EXTRACTED TEXT START

Leonardo DiCaprio in 'The Great Gatsby'

Image
Photo: Jemal Countess/Getty Images

The Great Gatsby didn't take down Iron Man 3 at the box office, but its $51.1 opening weekend was significantly higher than analysts predicted. Audiences — heavily adult and female — were likely drawn to Baz Luhrmann's surrealistic re-imagination of F. Scott Fitzgerald's classic novel and the film's hip anachronistic soundtrack, but it's no secret what really sold this movie: "Three little letters," said Dan Fellman, Warner Bros. head of domestic distribution. "L-E-O."

Gatsby's strong debut was a reminder that Leonardo DiCaprio is a Hollywood superhero — even if he's never played one on the silver screen. Calling DiCaprio a movie star might seem as self-evident as calling him handsome, but DiCaprio, 38, is unusual among his peers, a throwback actually. In February, when Mark Harris wrote an essential essay in GQ about "The New and Improved Leading Man," he examined how the rise of Channing Tatum and fall of Taylor Kitsch illustrated the modern paradigm for Hollywood "movie stars." Harris referenced Clooney and Depp, Cruise and Pitt, Bale and Gosling; but in nearly 6,000 words, he neglected to mention DiCaprio even once.

EXTRACTED TEXT END

* APPLY WHAT YOU READ:
A – In the article on the opening weekend of The Great Gatsby, what position does Dan Fellman hold?
B – Continue the article on Leonardo DiCaprio's standing as a movie star from its final sentence.

SOURCE DATA START

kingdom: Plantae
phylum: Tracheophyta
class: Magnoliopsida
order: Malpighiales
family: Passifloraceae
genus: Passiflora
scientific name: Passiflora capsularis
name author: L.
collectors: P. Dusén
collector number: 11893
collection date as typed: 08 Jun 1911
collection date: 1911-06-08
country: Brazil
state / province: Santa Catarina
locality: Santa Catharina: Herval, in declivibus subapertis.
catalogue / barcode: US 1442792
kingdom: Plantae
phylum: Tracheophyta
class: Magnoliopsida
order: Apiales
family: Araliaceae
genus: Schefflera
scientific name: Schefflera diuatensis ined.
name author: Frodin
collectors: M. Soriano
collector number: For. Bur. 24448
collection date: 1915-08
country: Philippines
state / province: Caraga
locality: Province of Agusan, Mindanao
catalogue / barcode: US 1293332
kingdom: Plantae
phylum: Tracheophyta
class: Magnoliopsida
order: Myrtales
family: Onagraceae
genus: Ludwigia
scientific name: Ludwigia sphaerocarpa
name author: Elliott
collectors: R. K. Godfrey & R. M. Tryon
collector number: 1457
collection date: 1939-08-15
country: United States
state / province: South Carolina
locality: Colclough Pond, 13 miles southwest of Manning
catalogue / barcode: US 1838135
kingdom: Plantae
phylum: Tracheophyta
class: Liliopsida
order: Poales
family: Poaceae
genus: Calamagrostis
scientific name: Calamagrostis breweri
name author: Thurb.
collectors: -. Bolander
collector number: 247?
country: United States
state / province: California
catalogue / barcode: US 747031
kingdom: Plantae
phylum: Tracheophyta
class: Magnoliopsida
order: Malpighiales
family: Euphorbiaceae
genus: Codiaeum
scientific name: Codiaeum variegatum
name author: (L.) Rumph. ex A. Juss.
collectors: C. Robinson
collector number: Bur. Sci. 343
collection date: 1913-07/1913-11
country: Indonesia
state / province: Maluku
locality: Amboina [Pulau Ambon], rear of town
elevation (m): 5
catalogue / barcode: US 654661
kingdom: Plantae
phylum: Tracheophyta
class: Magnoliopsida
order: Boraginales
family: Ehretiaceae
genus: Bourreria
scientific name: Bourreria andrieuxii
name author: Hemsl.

SOURCE DATA END

* RESPONSES IN ORDER:
A – He is head of domestic distribution at Warner Bros.

B –
It's not that Harris doesn't consider DiCaprio a star (I presume); it's just that the Titanic star continues to abide by a different set of rules. Not only does he not own his own blockbuster franchise, the lifeblood that feeds today's modern Hollywood, but he also has a more formal old-school approach to selling his films that now seems contrarian. He's never pretended to engage in a long-running feud with Jimmy Kimmel, read Internet memes about himself for journalists, or danced with a Spanish-language weather girl. He's never even taken the celebrity rite of passage that is hosting Saturday Night Live. As a result, even though he pops up at Los Angeles Lakers games and the tabloids obsess over whom he's dating, DiCaprio's risk of overexposure is about even with the odds of him getting cast as Quasimodo.

The lack of a franchise is a more perplexing — if refreshing — matter. He has been an elite box-office star for more than 15 years, and there's no doubt that DiCaprio has been the very first phone call for several of the tent-poles that went on to become billion-dollar properties, from his early conversations with George Lucas to play Anakin Skywalker in the Star Wars prequels to reports that he was one of the actors who passed on The Matrix.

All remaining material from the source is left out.